Die Todesfälle warfen ein Schlaglicht auf die Arbeitsbedingungen der Werkbank der Welt. Und Foxconns Kunden gerieten in Erklärungsnot: Unternehmen wie Apple sahen sich plötzlich mit dem Vorwurf konfrontiert, auf Kosten chinesischer Arbeiter Milliarden zu scheffeln. Auch deswegen unterstützen sie die Entwicklung unabhängiger Gewerkschaften. Mithilfe der US-amerikanischen Vereinigung für faire Arbeitsbedingungen FLA drängte Apple vor einem knappen Jahr darauf, näher zu analysieren, wie es um die Gewerkschaft bei Foxconn bestellt ist - mit ernüchterndem Resultat. Eine wirkliche Interessenvertretung der Arbeiter gibt es bislang nicht.

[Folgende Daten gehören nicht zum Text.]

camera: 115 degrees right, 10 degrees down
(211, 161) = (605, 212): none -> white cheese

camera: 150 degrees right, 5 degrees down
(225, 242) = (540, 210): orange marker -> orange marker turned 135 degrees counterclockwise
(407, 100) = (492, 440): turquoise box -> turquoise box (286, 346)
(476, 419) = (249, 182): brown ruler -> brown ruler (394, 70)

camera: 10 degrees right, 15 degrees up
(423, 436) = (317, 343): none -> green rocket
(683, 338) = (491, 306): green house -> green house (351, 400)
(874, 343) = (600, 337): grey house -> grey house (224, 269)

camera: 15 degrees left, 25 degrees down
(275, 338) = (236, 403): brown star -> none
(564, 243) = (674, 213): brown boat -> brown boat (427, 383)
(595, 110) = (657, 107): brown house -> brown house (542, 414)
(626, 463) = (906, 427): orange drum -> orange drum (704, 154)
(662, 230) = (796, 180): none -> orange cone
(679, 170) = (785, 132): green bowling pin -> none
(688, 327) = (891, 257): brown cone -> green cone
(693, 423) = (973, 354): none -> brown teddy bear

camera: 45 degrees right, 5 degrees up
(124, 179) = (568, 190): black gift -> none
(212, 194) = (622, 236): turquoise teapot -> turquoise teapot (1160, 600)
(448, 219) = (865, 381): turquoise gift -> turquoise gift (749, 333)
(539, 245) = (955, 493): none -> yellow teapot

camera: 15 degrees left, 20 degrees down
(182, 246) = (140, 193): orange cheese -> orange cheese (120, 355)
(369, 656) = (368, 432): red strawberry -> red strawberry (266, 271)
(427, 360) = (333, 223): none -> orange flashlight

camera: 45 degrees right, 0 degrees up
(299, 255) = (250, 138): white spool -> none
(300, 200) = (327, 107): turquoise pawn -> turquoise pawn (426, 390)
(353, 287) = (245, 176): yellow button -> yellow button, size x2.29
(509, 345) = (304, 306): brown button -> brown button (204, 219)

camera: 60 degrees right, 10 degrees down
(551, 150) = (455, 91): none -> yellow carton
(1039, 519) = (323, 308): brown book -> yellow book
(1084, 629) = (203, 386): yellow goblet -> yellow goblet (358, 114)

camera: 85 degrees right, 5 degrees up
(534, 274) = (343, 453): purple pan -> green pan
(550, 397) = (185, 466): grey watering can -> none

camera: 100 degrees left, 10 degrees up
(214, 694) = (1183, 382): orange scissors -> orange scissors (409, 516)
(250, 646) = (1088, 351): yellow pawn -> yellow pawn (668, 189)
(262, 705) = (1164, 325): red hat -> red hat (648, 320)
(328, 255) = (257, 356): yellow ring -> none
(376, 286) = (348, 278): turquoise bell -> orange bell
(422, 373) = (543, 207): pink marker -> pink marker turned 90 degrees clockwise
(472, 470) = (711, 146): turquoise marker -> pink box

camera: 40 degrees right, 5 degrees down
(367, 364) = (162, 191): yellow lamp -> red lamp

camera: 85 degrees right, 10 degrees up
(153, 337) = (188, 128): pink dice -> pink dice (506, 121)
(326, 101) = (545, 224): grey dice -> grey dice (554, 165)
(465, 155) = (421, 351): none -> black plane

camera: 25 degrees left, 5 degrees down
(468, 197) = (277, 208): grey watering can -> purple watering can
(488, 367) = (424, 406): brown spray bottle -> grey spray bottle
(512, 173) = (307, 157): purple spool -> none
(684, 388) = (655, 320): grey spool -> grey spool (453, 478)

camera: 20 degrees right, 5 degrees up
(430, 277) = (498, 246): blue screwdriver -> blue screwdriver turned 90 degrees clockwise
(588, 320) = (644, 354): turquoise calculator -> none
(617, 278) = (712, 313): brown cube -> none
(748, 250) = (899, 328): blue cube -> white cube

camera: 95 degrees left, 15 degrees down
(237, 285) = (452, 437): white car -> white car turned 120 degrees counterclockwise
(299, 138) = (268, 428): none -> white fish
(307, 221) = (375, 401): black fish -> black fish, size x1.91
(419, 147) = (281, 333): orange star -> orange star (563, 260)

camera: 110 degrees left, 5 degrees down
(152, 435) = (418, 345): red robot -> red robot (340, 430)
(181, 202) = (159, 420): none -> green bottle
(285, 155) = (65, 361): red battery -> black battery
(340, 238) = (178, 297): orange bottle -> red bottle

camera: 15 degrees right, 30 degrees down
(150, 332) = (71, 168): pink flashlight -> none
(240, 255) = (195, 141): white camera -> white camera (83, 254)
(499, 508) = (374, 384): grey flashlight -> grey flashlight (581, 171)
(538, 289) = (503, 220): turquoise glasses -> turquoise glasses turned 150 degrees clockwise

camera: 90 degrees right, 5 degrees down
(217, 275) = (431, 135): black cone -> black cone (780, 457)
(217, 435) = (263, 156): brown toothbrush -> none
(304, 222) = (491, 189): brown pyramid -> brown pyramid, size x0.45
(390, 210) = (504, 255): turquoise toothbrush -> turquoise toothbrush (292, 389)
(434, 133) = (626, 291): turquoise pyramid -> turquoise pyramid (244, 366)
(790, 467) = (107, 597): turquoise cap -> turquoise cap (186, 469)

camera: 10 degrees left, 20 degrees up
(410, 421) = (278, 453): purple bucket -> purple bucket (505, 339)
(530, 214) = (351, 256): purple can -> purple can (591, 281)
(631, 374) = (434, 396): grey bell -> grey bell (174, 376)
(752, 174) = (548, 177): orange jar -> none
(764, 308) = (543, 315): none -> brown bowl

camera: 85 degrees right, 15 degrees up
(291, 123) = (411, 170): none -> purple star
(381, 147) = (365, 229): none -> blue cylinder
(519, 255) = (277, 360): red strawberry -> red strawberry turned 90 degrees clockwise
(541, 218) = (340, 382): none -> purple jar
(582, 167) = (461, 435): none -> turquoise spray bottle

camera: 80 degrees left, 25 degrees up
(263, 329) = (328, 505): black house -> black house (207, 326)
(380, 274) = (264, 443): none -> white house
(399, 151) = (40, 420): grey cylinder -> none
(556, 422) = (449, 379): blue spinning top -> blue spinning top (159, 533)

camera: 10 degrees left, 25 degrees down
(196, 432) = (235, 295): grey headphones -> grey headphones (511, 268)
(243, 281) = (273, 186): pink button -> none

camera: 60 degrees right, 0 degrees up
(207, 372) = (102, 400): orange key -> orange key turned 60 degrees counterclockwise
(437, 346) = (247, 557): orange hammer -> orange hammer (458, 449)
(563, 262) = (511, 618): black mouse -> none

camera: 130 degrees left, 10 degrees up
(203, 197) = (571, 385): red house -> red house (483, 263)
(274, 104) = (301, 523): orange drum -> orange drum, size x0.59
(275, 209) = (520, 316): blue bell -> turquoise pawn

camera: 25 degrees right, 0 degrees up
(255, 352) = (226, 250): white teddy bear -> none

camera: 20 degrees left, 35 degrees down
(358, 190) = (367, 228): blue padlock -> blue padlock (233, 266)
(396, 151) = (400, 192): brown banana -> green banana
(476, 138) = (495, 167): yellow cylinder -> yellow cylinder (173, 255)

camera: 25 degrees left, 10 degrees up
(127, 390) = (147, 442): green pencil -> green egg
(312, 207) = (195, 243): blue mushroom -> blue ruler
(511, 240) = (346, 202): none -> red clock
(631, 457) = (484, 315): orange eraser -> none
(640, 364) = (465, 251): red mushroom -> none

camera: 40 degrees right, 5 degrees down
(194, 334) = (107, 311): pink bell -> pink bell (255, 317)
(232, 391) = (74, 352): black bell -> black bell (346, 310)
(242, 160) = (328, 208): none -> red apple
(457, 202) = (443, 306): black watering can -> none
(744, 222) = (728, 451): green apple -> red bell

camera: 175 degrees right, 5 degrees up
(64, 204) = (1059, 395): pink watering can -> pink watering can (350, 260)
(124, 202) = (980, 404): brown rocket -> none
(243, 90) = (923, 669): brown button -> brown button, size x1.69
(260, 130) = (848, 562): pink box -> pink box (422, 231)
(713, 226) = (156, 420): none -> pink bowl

Angst vor sozialen Unruhen

Apple geht es um mehr als das gute Image: Als es im vergangenen Herbst, kurz vor dem Verkaufsstart des neuen iPhones, erneut zu Unruhen beim Auftragsfertiger kam, stand die rechtzeitige Auslieferung der begehrten Smartphones auf der Kippe. Seit den Streiks steigen die Einkünfte der Arbeiter. Weil Foxconn weitere Arbeitsniederlegungen verhindern will. Und auch weil die Regierung Angst vor sozialen Unruhen hat, die ihr Machtmonopol gefährden. Noch immer rangieren die Arbeiter am unteren Ende der Einkommensleiter. Der Erfolg aber hat ihnen Mut gemacht.

Die FLA ist es auch, die nach dem Frühlingsfest Ende Februar beginnen wird, die Arbeiter auf die demokratische und geheime Abstimmung vorzubereiten. Bislang sind Gewerkschaftsvertreter oder Betriebsräte nichts anderes als der verlängerte Arm der Unternehmensleitung. Der Filz zwischen Management und Parteikadern hat eine echte Arbeitnehmervertretung bislang ausgebremst.

Dieses Problem ist mit der Wahl der Foxconn-Repräsentanten nicht gelöst. Die Nachricht von Foxconn ist ein Signal an alle Arbeiter. Nicht mehr, nicht weniger. In China hat es noch nie an plakativen Aktionen gemangelt. Die Umsetzung der gut gemeinten Beschlüsse ist die wahre Herausforderung.